Supporting Team-First Visual Analytics through Group Activity Representations

Sriram Karthik Badam (University of Maryland, College Park, MD, USA), Zehua Zeng (University of Maryland, College Park, MD, USA), Emily Wall (Georgia Institute of Technology, Atlanta, GA, USA), Alex Endert (Georgia Institute of Technology, Atlanta, GA, USA), Niklas Elmqvist (University of Maryland, College Park, MD, USA)

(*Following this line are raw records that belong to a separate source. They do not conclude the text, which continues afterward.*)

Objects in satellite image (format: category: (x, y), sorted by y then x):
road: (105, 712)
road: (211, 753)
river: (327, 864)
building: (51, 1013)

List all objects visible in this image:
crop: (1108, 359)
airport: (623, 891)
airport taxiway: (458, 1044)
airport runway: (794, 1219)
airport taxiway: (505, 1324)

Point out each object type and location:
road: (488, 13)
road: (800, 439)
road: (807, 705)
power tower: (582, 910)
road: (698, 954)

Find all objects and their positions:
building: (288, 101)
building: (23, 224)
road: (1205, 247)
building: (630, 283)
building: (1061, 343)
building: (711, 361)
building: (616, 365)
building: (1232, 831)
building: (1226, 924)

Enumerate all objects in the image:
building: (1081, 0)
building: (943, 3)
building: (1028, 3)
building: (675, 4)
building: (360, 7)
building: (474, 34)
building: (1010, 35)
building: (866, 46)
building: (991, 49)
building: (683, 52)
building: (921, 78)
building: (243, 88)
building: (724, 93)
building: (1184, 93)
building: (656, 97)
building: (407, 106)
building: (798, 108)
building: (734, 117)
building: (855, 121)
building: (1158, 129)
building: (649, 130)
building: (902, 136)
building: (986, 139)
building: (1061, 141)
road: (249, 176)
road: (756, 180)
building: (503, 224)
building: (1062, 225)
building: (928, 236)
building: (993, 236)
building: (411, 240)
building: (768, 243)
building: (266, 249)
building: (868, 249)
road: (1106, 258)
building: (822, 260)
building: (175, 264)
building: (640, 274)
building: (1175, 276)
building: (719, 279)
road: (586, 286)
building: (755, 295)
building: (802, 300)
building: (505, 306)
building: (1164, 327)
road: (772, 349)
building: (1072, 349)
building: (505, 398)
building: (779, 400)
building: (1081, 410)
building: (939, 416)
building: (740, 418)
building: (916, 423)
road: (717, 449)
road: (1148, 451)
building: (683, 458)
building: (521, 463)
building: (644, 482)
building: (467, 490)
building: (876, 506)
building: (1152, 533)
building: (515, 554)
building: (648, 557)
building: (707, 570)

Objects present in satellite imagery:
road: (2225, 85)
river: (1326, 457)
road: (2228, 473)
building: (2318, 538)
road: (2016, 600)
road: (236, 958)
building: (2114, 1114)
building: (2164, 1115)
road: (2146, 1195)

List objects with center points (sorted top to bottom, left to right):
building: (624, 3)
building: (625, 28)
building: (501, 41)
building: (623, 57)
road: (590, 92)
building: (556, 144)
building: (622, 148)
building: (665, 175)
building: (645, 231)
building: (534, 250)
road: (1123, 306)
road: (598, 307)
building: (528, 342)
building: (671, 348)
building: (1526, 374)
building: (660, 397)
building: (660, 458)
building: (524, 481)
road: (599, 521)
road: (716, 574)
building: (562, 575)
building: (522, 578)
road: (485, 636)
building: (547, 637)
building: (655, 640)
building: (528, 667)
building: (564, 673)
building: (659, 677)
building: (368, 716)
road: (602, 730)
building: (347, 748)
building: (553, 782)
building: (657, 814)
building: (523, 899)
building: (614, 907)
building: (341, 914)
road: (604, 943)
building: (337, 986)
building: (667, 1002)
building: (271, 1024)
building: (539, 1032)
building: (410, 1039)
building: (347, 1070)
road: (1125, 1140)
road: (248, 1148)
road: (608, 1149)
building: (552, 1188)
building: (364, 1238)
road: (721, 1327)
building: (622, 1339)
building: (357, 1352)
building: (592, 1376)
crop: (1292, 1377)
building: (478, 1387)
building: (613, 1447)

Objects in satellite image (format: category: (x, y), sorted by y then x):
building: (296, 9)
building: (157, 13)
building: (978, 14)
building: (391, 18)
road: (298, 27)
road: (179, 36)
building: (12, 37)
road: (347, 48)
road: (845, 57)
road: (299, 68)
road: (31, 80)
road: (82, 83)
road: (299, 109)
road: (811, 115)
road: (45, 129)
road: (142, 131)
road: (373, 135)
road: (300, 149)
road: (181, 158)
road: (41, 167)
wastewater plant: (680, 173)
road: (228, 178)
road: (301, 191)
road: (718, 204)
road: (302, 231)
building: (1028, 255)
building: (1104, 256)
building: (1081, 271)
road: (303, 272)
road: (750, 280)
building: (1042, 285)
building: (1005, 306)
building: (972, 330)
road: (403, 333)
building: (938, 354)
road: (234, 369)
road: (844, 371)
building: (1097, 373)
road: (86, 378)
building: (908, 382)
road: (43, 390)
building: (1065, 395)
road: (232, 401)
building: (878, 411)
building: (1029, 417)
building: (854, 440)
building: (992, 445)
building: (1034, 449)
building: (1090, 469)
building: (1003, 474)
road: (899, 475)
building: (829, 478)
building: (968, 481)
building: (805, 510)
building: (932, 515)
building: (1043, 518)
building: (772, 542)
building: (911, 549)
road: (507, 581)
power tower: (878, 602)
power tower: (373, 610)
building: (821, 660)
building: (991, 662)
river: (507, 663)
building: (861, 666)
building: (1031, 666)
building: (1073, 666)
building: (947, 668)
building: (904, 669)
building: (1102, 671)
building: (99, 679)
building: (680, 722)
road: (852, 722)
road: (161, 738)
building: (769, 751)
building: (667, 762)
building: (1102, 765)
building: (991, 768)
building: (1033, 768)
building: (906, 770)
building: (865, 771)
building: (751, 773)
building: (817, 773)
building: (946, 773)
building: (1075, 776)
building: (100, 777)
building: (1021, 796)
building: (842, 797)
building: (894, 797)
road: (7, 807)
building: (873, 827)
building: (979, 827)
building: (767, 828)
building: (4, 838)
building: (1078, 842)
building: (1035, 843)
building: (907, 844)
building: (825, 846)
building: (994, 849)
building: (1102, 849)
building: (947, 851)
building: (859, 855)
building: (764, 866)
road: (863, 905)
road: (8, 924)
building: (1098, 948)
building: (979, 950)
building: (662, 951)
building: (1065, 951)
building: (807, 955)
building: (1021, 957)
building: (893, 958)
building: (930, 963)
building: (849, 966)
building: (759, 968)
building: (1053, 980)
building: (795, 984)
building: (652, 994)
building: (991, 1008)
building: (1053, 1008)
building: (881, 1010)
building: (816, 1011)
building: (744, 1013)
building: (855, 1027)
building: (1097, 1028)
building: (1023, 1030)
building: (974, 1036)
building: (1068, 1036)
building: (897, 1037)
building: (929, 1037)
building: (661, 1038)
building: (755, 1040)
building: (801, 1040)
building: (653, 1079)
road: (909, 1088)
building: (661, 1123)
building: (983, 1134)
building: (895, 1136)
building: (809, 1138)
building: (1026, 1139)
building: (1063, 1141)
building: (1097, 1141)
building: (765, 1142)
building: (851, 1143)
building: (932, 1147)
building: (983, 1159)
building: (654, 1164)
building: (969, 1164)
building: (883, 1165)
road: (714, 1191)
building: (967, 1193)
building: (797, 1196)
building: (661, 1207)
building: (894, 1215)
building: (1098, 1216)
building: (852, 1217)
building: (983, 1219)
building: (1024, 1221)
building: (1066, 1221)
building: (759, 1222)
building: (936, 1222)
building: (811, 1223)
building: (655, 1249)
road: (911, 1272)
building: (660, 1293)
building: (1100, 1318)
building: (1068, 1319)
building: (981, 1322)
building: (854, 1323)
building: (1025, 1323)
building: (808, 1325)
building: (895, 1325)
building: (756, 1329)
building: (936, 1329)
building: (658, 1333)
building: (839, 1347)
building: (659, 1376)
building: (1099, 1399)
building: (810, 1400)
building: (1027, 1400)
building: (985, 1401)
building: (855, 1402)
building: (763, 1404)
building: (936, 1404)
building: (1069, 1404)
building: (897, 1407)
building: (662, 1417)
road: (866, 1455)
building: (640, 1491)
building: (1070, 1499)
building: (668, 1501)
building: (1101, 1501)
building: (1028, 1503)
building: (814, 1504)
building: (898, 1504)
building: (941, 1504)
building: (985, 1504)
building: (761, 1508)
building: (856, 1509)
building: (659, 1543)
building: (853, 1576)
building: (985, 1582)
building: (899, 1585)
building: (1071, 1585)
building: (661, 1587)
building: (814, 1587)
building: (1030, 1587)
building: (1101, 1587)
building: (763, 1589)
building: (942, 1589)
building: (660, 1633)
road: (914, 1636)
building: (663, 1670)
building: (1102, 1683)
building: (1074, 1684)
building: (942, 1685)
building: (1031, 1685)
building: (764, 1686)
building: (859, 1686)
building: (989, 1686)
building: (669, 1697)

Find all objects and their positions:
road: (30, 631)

Proceedings of Graphics Interface 2017: Edmonton, Alberta, 16-19 May 2017, 208 - 213

DOI 10.20380/GI2017.26

  • Bibtex

    @inproceedings{Badam:2017:10.20380/GI2017.26,
    author = {Badam, Sriram and Zeng, Zehua and Wall, Emily and Endert, Alex and Elmqvist, Niklas},
    title = {Supporting Team-First Visual Analytics through Group Activity Representations},
    booktitle = {Proceedings of Graphics Interface 2017},
    series = {GI 2017},
    year = {2017},
    issn = {0713-5424},
    isbn = {978-0-9947868-2-1},
    location = {Edmonton, Alberta},
    pages = {208 -- 213},
    numpages = {6},
    doi = {10.20380/GI2017.26},
    publisher = {Canadian Human-Computer Communications Society / Soci{\'e}t{\'e} canadienne du dialogue humain-machine},
    }

Abstract

Collaborative visual analytics (CVA) involves sensemaking activities within teams of analysts based on coordination of work across team members, awareness of team activity, and communication of hypotheses, observations, and insights. We introduce a new type of CVA tools based on the notion of “team-first” visual analytics, where supporting the analytical process and needs of the entire team is the primary focus of the graphical user interface before that of the individual analysts. To this end, we present the design space and guidelines for team-first tools in terms of conveying analyst presence, focus, and activity within the interface. We then introduce InsightsDrive, a CVA tool for multidimensional data, that contains team-first features into the interface through group activity visualizations. This includes (1) in-situ representations that show the focus regions of all users integrated in the data visualizations themselves using color-coded selection shadows, as well as (2) ex-situ representations showing the data coverage of each analyst using multidimensional visual representations. We conducted two user studies, one with individual analysts to identify the affordances of different visual representations to inform data coverage, and the other to evaluate the performance of our team-first design with exsitu and in-situ awareness for visual analytic tasks. Our results give an understanding of the performance of our team-first features and unravel their advantages for team coordination.